Remembrance: Nothing Compares 2 U, Prince

Sometimes it snows in April...

Though Prince was a beloved stranger to me, he is an essential vein in the soundtrack called my life. Losing him to the diamond and pearl skies this past week was akin to losing a family member. While it may seem silly and childish to proclaim as such rhapsodizing plays right into the Internet's predictable act of reenacting the final scenes in Imitation of Life every time a person of star quality dies, but I can't help it. Prince --- his music and his presence --- meant a lot to me, and it's why my eyes are rimmed with purple tears and why it's been difficult to gather the right words...

What always struck me about Prince was his agility to just 'be'. Whatever mood or groove, he was it, and was doing it all on his own terms. He was subtle and as he was flamboyant. He was a political mutineer and a party monster. He was feminine and masculine all in the same look. He was Black and weird without being all 'special snowflake' about it. Throughout his career he shape-shifted before our eyes. He began as a bright-eyed teenage prodigy then turned into a commercial, genre-bending megastar. Later on he leveled off into being a reclusive, somewhat self-indulgent maestro; his final act had him nestle into the role of everyone's cool uncle. He was a sex symbol on most occasions, and well, he even became a symbol in defiance towards record corporations desires to stifle and dictate his creative output. Reinvention and rebellion was the mantra Prince breathed and lived his life by and he was proof positive that you could be all these incongruent things simultaneously and without shame.

His flippancy towards following societal sanctions enthralled me. Growing up in the 1990s, light-bright, fluffy haired, and awkward, with my bookish girlish delicacy not on par with the rise of the cool, street-wise tuffness of the hip-hop movement, seeing Prince in flashback mode rocking ruffled shirts and crop tops, darting across the stage alongside his multi-ethnic bands and proteges, and churning out multifaceted music clued me in that Blackness wasn't exclusive to one look and one set of 'rules'. That it, in fact, ran into various streams and was whatever the hell you wanted it to be. Prince wasn't the only one who taught me how to live in the skin I was in, but his invitation to such an idea was the most provocative and rebellious one that I ever saw --- and it rocked me for the better.

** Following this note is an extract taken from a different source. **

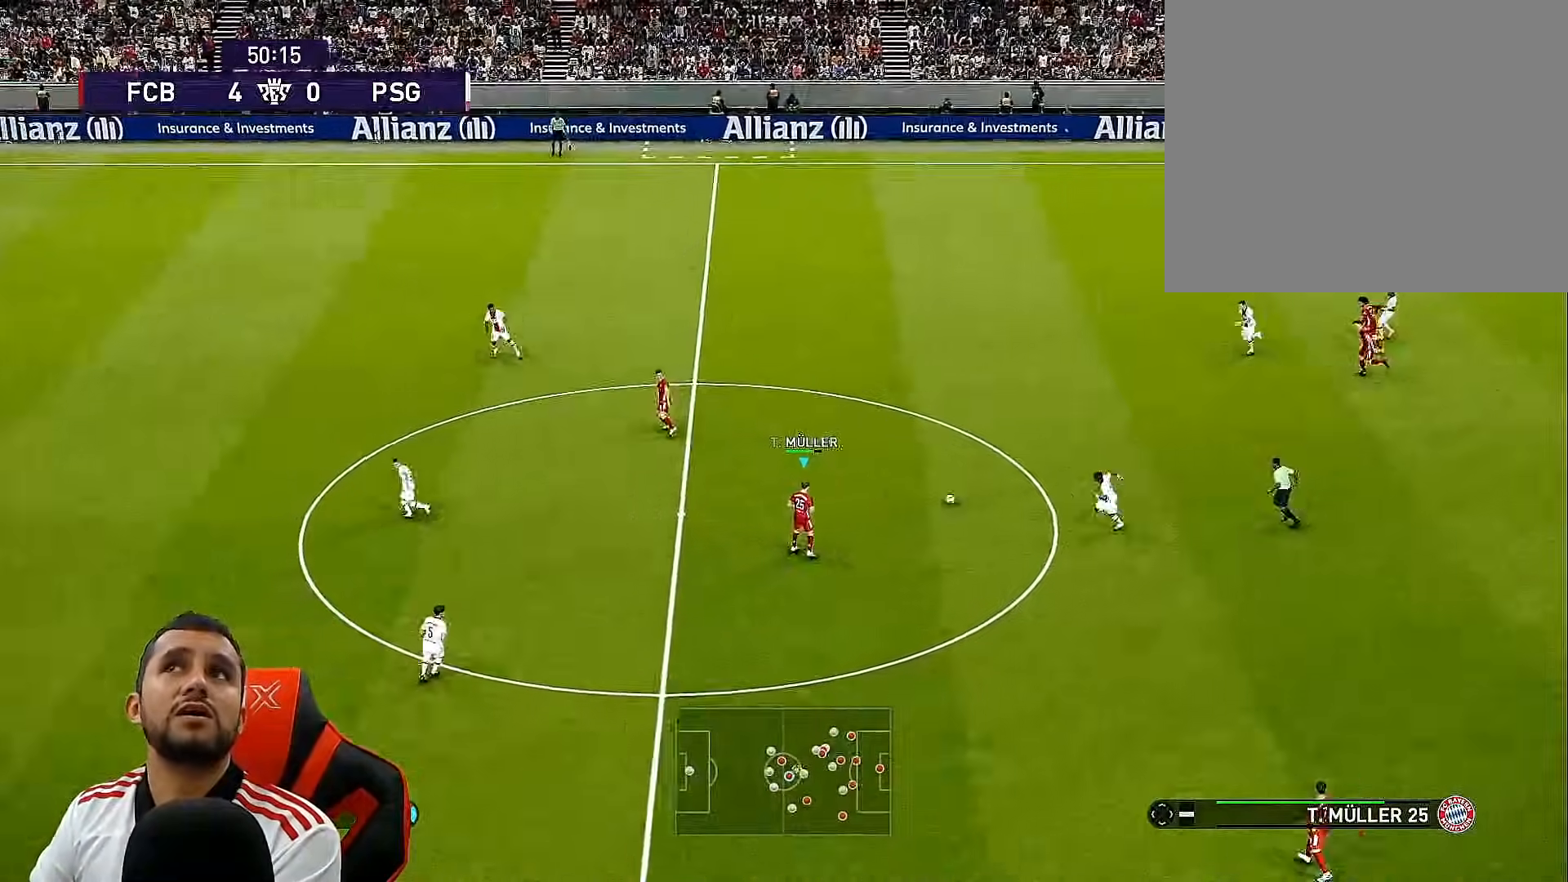
{"buttons": ["DPAD_UP", "DPAD_LEFT"], "left_stick": "center", "right_stick": "center", "events": [[117, "CROSS", "down"], [117, "R2", "down"], [250, "CROSS", "up"], [250, "R2", "up"]]}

Still, the music rocked me harder as it changed and challenged the way I listened, digested, and experienced music. With his guitar wails that summoned up Carlos Santana, and the spirit of Jimi Hendrix, Prince extended the conversations that soul brother James Brown started, while picking up where the slick and social-minded funk of Sly Stone and George Clinton left off. His creation of the Minneapolis Sound was a nod to the Motown era as its sparse funk-rock sound culled a family tree of artists, and curated a soundtrack that the 1980s vibed to and Black American music thrived upon. While he stuck to his funk-rock guns, Prince was often savvy about flipping familiar genres on their heads. It didn't matter if it was jazz, pop, rock, folk, blues, hip-hop, or nursery rhymes, if there was a genre out there Prince and his little smirk lured them all to mutate and recalculate to his liking, his experiments always causing ripples in the pool of popular music.

When it came down to the lyrics, Prince was mighty with the pen and it's his turns of phrase and wicked wit that place him alongside Kate BushJoni Mitchell, and Brenda Russell as some of my favorite musical wordsmiths. He's playful with words, taunt and tart, but he can be a charmer too, weaving lyrics with profound, insightful imagery and narratives that delve into cake layers of subject matters, his most popular being his distinctive explorations into the common bonds of theology, regeneration, and eroticism. Listening to albums like ParadeSign 'O' The Times, and yes, even his seminal Purple Rain, is like conceptual candy for a literary nerd like myself, and it's why a part of me is disappointed that we'll never get to read the memoir he was in the process of penning, because nobody can even begin to delve into such a complex, and enigmatic psyche, except for the man himself.

Most artists today wish they had the conscious clarity and commitment Prince had for his musical vision. It's why his passing weighs heavy on the heart as it's a stinging reminder of how today's music landscape lacks scope and awareness. How we are plagued with acts who never define themselves outside of their influences, or who believe legendary status is something to be bought and bartered with gimmicks and false standing. Too often in my bite-sized writing career, I've written a variation of the lines: "the unmistakable Prince sound" or "so-in-so exudes a Prince-like vocal", and while imprints like that are admirable and unavoidable as Prince's influences are literal oxygen in today's discographies, but there is only one Prince. Only one skinny, sexy little motherfucker from Minnesota who was concurrently talented and bizarre, and who made the eccentric into the essential, and had us all witness a modern-day Mozart in real-time.

We'll never get another one like him, so don't even try to configure a replacement --- that magical, mystical comet has passed.